The Federal Transit Administration, on April 4, green lighted the new estimated cost structure for the long-delayed Green Line Extension. The $2.3-billion MBTA light rail extension slated to finished by the end of 2021 will include seven new stations and two new branches emanating from a relocated Lechmere Station in East Cambridge to Union Square in Somerville and to College Avenue in Medford. 

The milestone comes almost a year after the project was revitalized when Massachusetts transportation officials decided to move forward a scaled-down version of the 4.5-mile extension. That move came after the project was iced for almost a year in 2015 when it was discovered that it was running nearly $1 billion over budget.

The federal government, which pledged $1 billion towards the original plan in 2014, still must approve the overall project.  

“The administration, MassDOT and MBTA appreciate the Federal Transit Administration’s analysis and recognition of the work that was put into the GLX project's new design, timeline, cost estimates and risk review,” John Dalton, MBTA program manager for the project, said in a statement. “MassDOT and the MBTA look forward to continuing to work with our federal partners, while continuing to invest in the improvements and long-term infrastructure upgrades to the core system over one million riders depend on each day.”

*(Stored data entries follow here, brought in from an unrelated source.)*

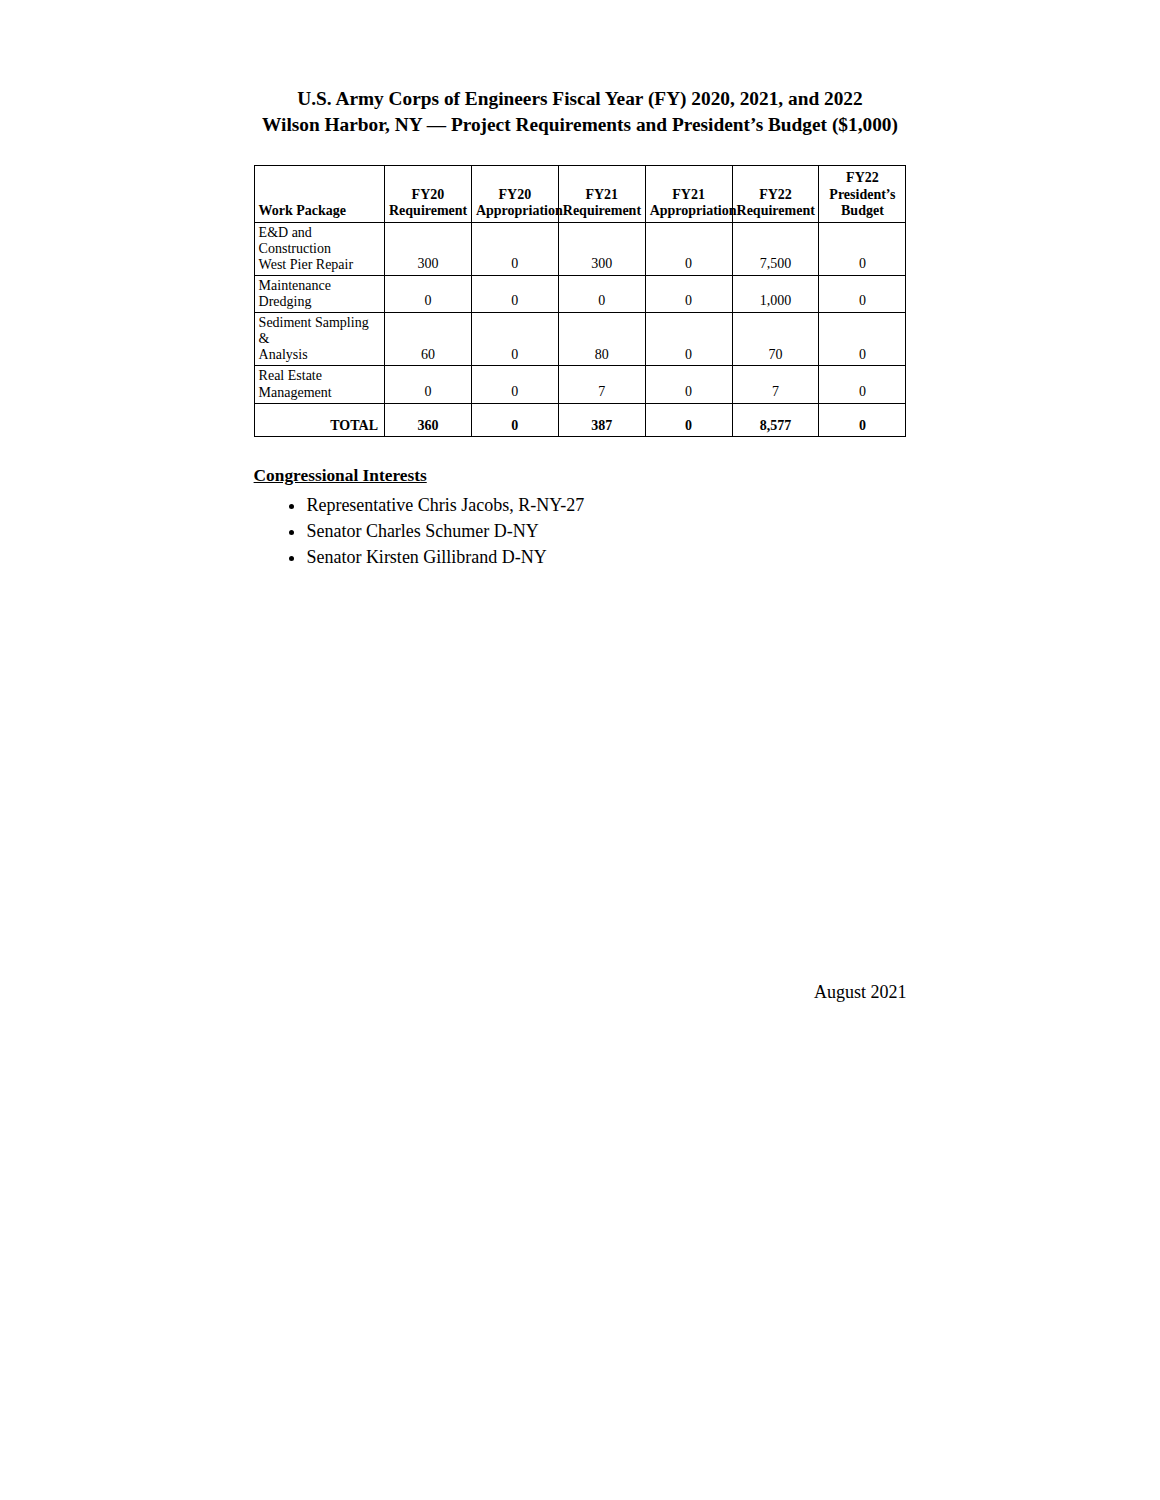U.S. Army Corps of Engineers Fiscal Year (FY) 2020, 2021, and 2022
Wilson Harbor, NY — Project Requirements and President’s Budget ($1,000)
| Work Package | FY20 Requirement | FY20 Appropriation | FY21 Requirement | FY21 Appropriation | FY22 Requirement | FY22 President’s Budget |
| --- | --- | --- | --- | --- | --- | --- |
| E&D and Construction West Pier Repair | 300 | 0 | 300 | 0 | 7,500 | 0 |
| Maintenance Dredging | 0 | 0 | 0 | 0 | 1,000 | 0 |
| Sediment Sampling & Analysis | 60 | 0 | 80 | 0 | 70 | 0 |
| Real Estate Management | 0 | 0 | 7 | 0 | 7 | 0 |
| TOTAL | 360 | 0 | 387 | 0 | 8,577 | 0 |
Congressional Interests
Representative Chris Jacobs, R-NY-27
Senator Charles Schumer D-NY
Senator Kirsten Gillibrand D-NY
August 2021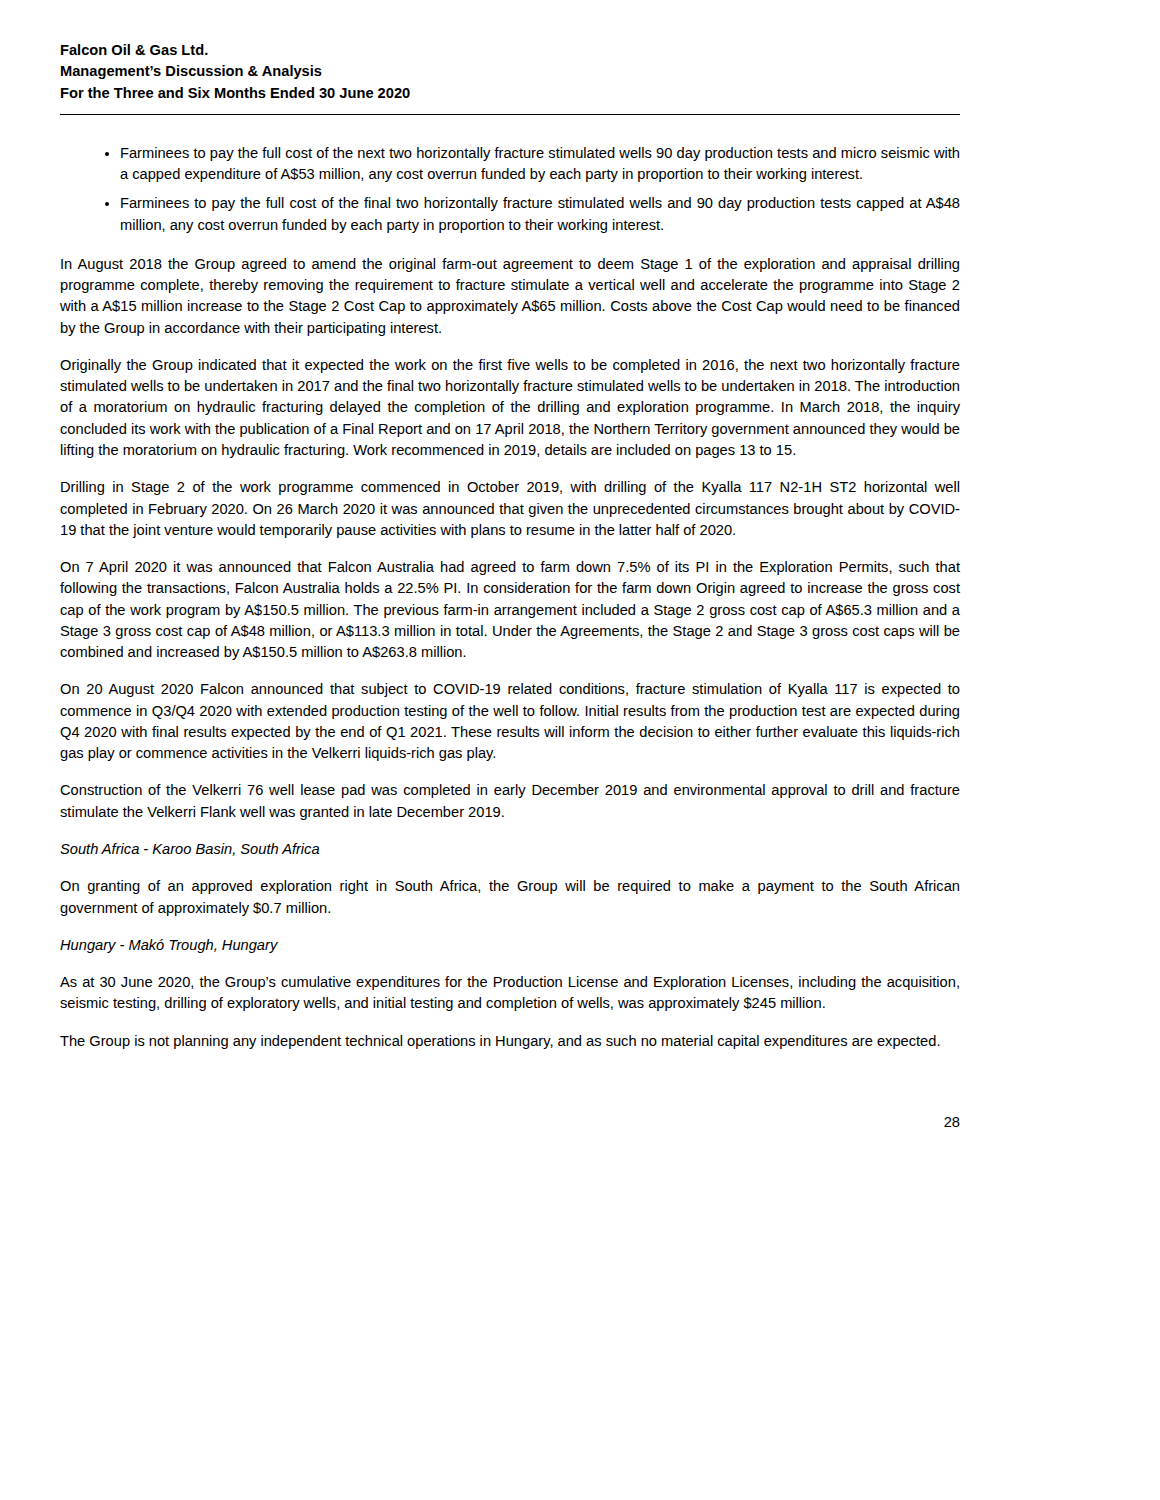Falcon Oil & Gas Ltd.
Management’s Discussion & Analysis
For the Three and Six Months Ended 30 June 2020
Farminees to pay the full cost of the next two horizontally fracture stimulated wells 90 day production tests and micro seismic with a capped expenditure of A$53 million, any cost overrun funded by each party in proportion to their working interest.
Farminees to pay the full cost of the final two horizontally fracture stimulated wells and 90 day production tests capped at A$48 million, any cost overrun funded by each party in proportion to their working interest.
In August 2018 the Group agreed to amend the original farm-out agreement to deem Stage 1 of the exploration and appraisal drilling programme complete, thereby removing the requirement to fracture stimulate a vertical well and accelerate the programme into Stage 2 with a A$15 million increase to the Stage 2 Cost Cap to approximately A$65 million. Costs above the Cost Cap would need to be financed by the Group in accordance with their participating interest.
Originally the Group indicated that it expected the work on the first five wells to be completed in 2016, the next two horizontally fracture stimulated wells to be undertaken in 2017 and the final two horizontally fracture stimulated wells to be undertaken in 2018. The introduction of a moratorium on hydraulic fracturing delayed the completion of the drilling and exploration programme. In March 2018, the inquiry concluded its work with the publication of a Final Report and on 17 April 2018, the Northern Territory government announced they would be lifting the moratorium on hydraulic fracturing. Work recommenced in 2019, details are included on pages 13 to 15.
Drilling in Stage 2 of the work programme commenced in October 2019, with drilling of the Kyalla 117 N2-1H ST2 horizontal well completed in February 2020. On 26 March 2020 it was announced that given the unprecedented circumstances brought about by COVID-19 that the joint venture would temporarily pause activities with plans to resume in the latter half of 2020.
On 7 April 2020 it was announced that Falcon Australia had agreed to farm down 7.5% of its PI in the Exploration Permits, such that following the transactions, Falcon Australia holds a 22.5% PI. In consideration for the farm down Origin agreed to increase the gross cost cap of the work program by A$150.5 million. The previous farm-in arrangement included a Stage 2 gross cost cap of A$65.3 million and a Stage 3 gross cost cap of A$48 million, or A$113.3 million in total. Under the Agreements, the Stage 2 and Stage 3 gross cost caps will be combined and increased by A$150.5 million to A$263.8 million.
On 20 August 2020 Falcon announced that subject to COVID-19 related conditions, fracture stimulation of Kyalla 117 is expected to commence in Q3/Q4 2020 with extended production testing of the well to follow. Initial results from the production test are expected during Q4 2020 with final results expected by the end of Q1 2021. These results will inform the decision to either further evaluate this liquids-rich gas play or commence activities in the Velkerri liquids-rich gas play.
Construction of the Velkerri 76 well lease pad was completed in early December 2019 and environmental approval to drill and fracture stimulate the Velkerri Flank well was granted in late December 2019.
South Africa - Karoo Basin, South Africa
On granting of an approved exploration right in South Africa, the Group will be required to make a payment to the South African government of approximately $0.7 million.
Hungary - Makó Trough, Hungary
As at 30 June 2020, the Group’s cumulative expenditures for the Production License and Exploration Licenses, including the acquisition, seismic testing, drilling of exploratory wells, and initial testing and completion of wells, was approximately $245 million.
The Group is not planning any independent technical operations in Hungary, and as such no material capital expenditures are expected.
28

The state says it will also fill a $64.3-million funding gap for the project with $32 million in “special obligation bonds” from its rail enhancement program, $28.3 million from the unallocated contingency for the Red and Orange Line infrastructure program and $4 million from two recently completed projects (the Salem Garage and Wachusett Extension) that came in under budget. 

The MBTA short listed three design-build teams in February to compete for the project shortely after the Trump Administration put the Green Line Extension on a list of priority infrastructure projects in January.

The MBTA released a draft of its request for proposal to the short-listed teams last month. 

Dalton, who was hired to run the project late last year, called the draft RFP "a major step in the ongoing procurement process" and added that it "reaffirms the primary objective of delivering the base scope of the program while also allowing for the inclusion of additive-scope options if the completive pricing received from the design-build teams will allow."  

He said the teams gunning for the contract should focus on the "core elements-seven stations and train service before pricing out additional scope elements that would be welcome but not required to comply with the project's successful completion.”

The T has identified “six additive options” that include platform canopies, additional elevators, public art, additional community connections and extensions to the community path that will run along the extension and an enhanced vehicle maintenance facility in Somerville. 

The MBTA will release the final RFP after collecting feedback from the design-build teams on the draft RFP. The teams must submit their price proposals in September before contracts are award later in the fall.